# TextBlob: Sentiment Analysis &amp; Classifiers

## What is Sentiment Analysis?

Sentiment analysis is a method in NLP used to classify the emotion (or tone) and subjectiveness of human language. At the most common and basic level, the goal is to classify a text as positive, negative, or neutral in tone, and to determine how subjective it is. The aspect of subjectivity will only very briefly be noted in this workshop.

At a more complex level, sentiment analysis is a technique used to classify the specific emotions in human language, such as angry, happy, sad, excited, etc. So instead of simply learning/classifying three classes (positive, negative, neutral), the goal is to involve many specific classes.

## Why Use Sentiment Analysis?

The actual usefulness of sentiment analysis depends on the industry using it, but the most common reason to use it involve scraping lots of data (e.g. twitter feeds or reddit comments) to determine how customers/users feel about a particular brand, product, or service. 

There is also a use for sentiment analysis when analyzing financial securities (stock market): if a large proportion of people shift in sentiment about a particular market or stock, that is going to affect the price of securities involved.

## Specific Uses

* Insight into opinions on specific political policies
* Brand monitoring (how is a brand perceived?)
* Identify good and bad aspects of product or ads
* Impact of changes in sentiment on securities markets
* Will likely be used one day with virtual assistants and other AI
* Hotels can use it to know how they can improve their property and service

## Getting Started

In [3]:
# import what we need
import pandas as pd
from pandas import DataFrame as DF, Series

import numpy as np

import matplotlib.pyplot as plt
%matplotlib inline

from textblob import TextBlob

In [5]:
# read data
cols = ['airline_sentiment','airline_sentiment_confidence',
        'airline','name','text']
data = pd.read_csv('data/tweets.csv', usecols=cols)

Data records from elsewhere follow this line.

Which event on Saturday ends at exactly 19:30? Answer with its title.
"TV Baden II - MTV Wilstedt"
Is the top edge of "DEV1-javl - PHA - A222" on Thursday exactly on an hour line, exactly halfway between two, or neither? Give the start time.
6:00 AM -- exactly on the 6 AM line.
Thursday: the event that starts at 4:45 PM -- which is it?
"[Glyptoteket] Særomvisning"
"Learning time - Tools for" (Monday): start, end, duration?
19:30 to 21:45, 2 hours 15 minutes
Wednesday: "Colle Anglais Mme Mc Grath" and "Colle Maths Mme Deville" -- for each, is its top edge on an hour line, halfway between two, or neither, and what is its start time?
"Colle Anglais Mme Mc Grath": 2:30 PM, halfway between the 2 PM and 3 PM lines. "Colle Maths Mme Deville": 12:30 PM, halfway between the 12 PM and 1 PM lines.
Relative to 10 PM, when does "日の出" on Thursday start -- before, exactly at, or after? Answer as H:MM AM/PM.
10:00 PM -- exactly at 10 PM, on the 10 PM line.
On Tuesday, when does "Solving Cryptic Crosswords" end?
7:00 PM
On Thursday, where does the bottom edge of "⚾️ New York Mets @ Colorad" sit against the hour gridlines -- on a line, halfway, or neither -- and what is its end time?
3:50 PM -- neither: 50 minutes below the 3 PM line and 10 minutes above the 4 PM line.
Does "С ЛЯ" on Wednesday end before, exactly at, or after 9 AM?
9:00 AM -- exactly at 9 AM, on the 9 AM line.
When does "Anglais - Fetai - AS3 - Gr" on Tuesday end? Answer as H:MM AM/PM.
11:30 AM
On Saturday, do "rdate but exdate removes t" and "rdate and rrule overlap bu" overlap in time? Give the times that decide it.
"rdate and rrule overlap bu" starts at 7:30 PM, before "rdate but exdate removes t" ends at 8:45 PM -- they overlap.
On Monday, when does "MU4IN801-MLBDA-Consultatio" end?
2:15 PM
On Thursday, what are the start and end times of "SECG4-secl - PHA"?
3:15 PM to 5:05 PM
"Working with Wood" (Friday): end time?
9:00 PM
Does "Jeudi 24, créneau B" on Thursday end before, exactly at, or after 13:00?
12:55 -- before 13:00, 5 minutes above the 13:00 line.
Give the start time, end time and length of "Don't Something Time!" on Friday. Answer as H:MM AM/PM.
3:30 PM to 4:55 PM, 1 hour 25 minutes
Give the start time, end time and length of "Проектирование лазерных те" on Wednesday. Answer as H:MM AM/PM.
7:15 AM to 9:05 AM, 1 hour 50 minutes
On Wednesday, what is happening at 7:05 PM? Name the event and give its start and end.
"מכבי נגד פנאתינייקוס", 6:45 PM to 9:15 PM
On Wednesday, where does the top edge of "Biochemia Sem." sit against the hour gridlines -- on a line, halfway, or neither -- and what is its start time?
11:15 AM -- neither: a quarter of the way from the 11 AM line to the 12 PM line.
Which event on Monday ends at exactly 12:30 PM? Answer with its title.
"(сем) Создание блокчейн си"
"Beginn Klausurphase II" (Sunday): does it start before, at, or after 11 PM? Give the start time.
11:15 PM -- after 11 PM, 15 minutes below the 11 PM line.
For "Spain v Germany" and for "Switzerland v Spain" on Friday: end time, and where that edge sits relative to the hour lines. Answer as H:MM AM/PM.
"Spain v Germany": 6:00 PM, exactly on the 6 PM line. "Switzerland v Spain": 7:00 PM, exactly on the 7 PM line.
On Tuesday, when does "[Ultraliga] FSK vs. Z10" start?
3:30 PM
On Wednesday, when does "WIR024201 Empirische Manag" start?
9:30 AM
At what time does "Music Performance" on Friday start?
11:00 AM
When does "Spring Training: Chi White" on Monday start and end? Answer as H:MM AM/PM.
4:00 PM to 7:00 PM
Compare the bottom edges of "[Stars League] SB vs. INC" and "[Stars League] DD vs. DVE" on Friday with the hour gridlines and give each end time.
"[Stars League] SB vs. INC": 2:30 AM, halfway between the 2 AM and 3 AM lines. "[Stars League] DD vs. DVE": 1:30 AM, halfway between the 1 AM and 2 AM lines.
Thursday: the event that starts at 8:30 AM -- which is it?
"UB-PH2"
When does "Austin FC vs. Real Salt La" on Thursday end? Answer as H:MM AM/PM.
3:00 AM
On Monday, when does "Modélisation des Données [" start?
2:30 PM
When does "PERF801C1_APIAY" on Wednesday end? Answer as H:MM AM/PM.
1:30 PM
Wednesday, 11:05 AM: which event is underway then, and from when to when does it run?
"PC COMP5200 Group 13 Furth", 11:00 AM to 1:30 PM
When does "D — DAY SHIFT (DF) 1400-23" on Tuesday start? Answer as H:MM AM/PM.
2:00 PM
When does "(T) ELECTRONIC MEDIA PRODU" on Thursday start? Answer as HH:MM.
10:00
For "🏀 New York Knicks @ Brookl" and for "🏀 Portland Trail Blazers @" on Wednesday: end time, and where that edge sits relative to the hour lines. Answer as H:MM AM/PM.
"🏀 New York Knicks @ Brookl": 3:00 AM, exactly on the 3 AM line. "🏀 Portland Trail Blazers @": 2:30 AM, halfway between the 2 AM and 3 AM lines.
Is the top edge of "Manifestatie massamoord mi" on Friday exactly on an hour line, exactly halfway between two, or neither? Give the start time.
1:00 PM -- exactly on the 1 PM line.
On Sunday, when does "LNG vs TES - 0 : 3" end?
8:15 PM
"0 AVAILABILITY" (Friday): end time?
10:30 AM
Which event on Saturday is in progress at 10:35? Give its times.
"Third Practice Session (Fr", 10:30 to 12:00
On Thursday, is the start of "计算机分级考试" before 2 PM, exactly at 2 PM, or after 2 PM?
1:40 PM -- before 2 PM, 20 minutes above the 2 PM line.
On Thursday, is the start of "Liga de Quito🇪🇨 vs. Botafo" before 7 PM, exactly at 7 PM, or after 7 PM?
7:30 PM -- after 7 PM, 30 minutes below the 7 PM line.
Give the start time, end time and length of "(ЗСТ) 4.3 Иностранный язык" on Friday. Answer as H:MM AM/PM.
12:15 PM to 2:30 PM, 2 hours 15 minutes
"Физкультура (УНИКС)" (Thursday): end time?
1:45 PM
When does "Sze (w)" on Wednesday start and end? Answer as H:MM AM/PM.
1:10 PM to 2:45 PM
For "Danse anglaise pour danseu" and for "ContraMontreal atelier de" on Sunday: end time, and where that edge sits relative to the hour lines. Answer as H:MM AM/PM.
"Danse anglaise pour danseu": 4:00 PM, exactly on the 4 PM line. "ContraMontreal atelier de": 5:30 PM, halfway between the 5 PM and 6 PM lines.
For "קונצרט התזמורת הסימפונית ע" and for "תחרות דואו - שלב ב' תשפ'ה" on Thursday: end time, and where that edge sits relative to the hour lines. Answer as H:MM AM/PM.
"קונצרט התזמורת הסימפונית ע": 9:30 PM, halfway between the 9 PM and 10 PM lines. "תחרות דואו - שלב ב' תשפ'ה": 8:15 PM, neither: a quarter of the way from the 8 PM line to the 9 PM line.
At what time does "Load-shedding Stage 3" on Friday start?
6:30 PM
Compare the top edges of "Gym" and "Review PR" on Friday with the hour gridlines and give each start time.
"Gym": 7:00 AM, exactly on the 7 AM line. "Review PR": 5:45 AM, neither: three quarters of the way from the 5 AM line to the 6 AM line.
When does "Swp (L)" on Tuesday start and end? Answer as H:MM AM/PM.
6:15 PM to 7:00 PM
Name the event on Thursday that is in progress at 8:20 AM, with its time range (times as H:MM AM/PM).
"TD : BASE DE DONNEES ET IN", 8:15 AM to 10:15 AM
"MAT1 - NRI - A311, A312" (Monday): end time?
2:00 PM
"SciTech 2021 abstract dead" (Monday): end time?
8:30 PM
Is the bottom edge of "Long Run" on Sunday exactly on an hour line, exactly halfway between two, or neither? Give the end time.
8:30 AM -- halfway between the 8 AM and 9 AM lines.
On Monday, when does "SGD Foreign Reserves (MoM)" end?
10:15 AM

Below is the first 5 rows of our data. We will only be using the first two features, and the last feature.

In [6]:
data.head()

Unnamed: 0,airline_sentiment,airline_sentiment_confidence,airline,name,text
0,neutral,1.0,Virgin America,cairdin,@VirginAmerica What @dhepburn said.
1,positive,0.3486,Virgin America,jnardino,@VirginAmerica plus you've added commercials t...
2,neutral,0.6837,Virgin America,yvonnalynn,@VirginAmerica I didn't today... Must mean I n...
3,negative,1.0,Virgin America,jnardino,@VirginAmerica it's really aggressive to blast...
4,negative,1.0,Virgin America,jnardino,@VirginAmerica and it's a really big bad thing...


# Polarity & Subjectivity Using TextBlob `sentiment`

## Basic Sentiment Analysis

### Using the TextBlob `sentiment` method

TextBlob has a `sentiment` method that can be used on any `TextBlob` object. It returns two values:
* polarity: value in range [-1, 1], indicating how negative or positive the text is (close to 0.0 is neutral).
* subjectivity: value in range [0, 1], indicating how subjective the text is (1 is very subjective)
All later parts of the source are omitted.